4) The Electric Field Applied

The level of EC temperature change is directly related to both material properties and the voltage applied to the material. Scientists have put significant amounts of efforts to maximize EC temperature change. It has been reported that a temperature change of 50 K has been achieved using a composite material of PVDF based polymer and perovskite nanoparticle. However, high voltage has high requirement for the longevity and stability of EC materials to be used. It is interesting to study the relation between EC device performances (including total device temperature change, power density and energy efficiency) and EC materials temperature change. As we can see from Figure 6, when the voltage of the electric field applied increases, the efficiency of the model generally decreases. When the voltage of the electric field applied increases, the increase of the water temperature and the power of the model is approximately linear. The increase of the applied electric field leads to immediate temperature change of the EC material. Thus, the temperature change of liquid water will increase, given that it will absorb more heat. Also, since the water absorbs more energy, the power and efficiency of the use water will also increase. The discrete dots in the first graph indicates that EC temperature change may not be an influential factor of the efficiency. Thus, some minor errors in the simulation may cause some data fluctuation. This partially explains why there isn’t a positive correlation in the first graph above.

5) The Thickness of EC Materials

Furthermore, the performance of EC cooling devices is also related to the mass of EC materials used. As shown in the Figure 7, When the thickness of EC material increases, the efficiency decreases gradually. When the thickness of EC material increases, dT of water and the power of the model increases at approximately the same level. As the thickness of the EC material increases, more molecules of the material are being utilized. When this happens along with the application of the electric field, more molecules will transform from random movement to orderly movement, which results in an increase in the amount of heat being released. In this way, more heat can be transferred to the water, causing an increase in water temperature and power. However, with the increase of

EC thickness, the percentage of heat transferred from EC materials to the cooling fluid can be significantly decreased, which lowers the efficiency.

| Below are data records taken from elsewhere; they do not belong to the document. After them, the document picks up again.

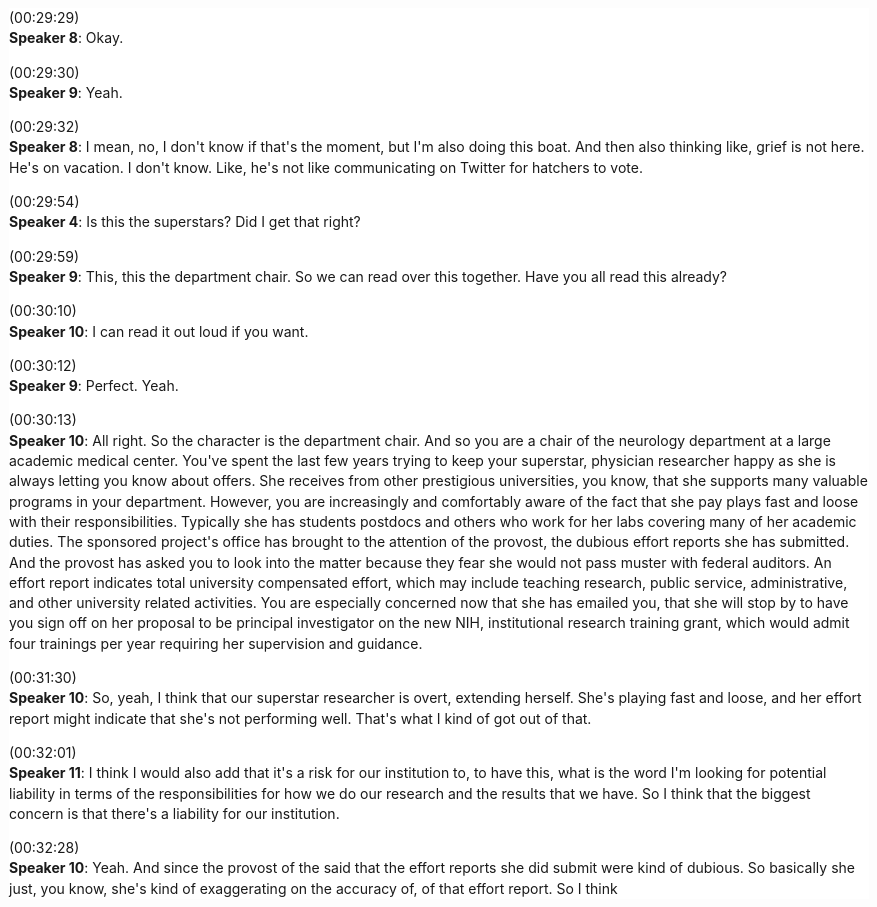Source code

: (00:29:29)    
**Speaker 8**:    Okay.  

(00:29:30)    
**Speaker 9**:    Yeah.  

(00:29:32)    
**Speaker 8**:    I mean, no, I don't know if that's the moment, but I'm also doing this boat. And then also thinking like, grief is not here. He's on vacation. I don't know. Like, he's not like communicating on Twitter for hatchers to vote.  

(00:29:54)    
**Speaker 4**:    Is this the superstars? Did I get that right?  

(00:29:59)    
**Speaker 9**:    This, this the department chair. So we can read over this together. Have you all read this already?  

(00:30:10)    
**Speaker 10**:    I can read it out loud if you want.  

(00:30:12)    
**Speaker 9**:    Perfect. Yeah.  

(00:30:13)    
**Speaker 10**:    All right. So the character is the department chair. And so you are a chair of the neurology department at a large academic medical center. You've spent the last few years trying to keep your superstar, physician researcher happy as she is always letting you know about offers. She receives from other prestigious universities, you know, that she supports many valuable programs in your department. However, you are increasingly and comfortably aware of the fact that she pay plays fast and loose with their responsibilities. Typically she has students postdocs and others who work for her labs covering many of her academic duties. The sponsored project's office has brought to the attention of the provost, the dubious effort reports she has submitted. And the provost has asked you to look into the matter because they fear she would not pass muster with federal auditors. An effort report indicates total university compensated effort, which may include teaching research, public service, administrative, and other university related activities. You are especially concerned now that she has emailed you, that she will stop by to have you sign off on her proposal to be principal investigator on the new NIH, institutional research training grant, which would admit four trainings per year requiring her supervision and guidance.  

(00:31:30)    
**Speaker 10**:    So, yeah, I think that our superstar researcher is overt, extending herself. She's playing fast and loose, and her effort report might indicate that she's not performing well. That's what I kind of got out of that.  

(00:32:01)    
**Speaker 11**:    I think I would also add that it's a risk for our institution to, to have this, what is the word I'm looking for potential liability in terms of the responsibilities for how we do our research and the results that we have. So I think that the biggest concern is that there's a liability for our institution.  

(00:32:28)    
**Speaker 10**:    Yeah. And since the provost of the said that the effort reports she did submit were kind of dubious. So basically she just, you know, she's kind of exaggerating on the accuracy of, of that effort report. So I think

6) The Kind of Liquid Used

As shown from the Table 2 above, the use of gasoline in the place of cooling fluid can yield the greatest change in temperature, ceteris paribus, while the model that uses water yields the greatest power and best efficiency. The less the value of the specific heat a liquid has, the more temperature change may occur when the same type of electric field is applied.

4. Conclusion

In this paper, a compact cooling devices based on Electrocaloric materials has been designed. Factors which affect the performance of the thermal device have also been modeled and analyzed. Finite element simulation shows that a high efficiency can be reached through stated model. It is expected that this study can be a guide for further research in the discovery of better EC materials.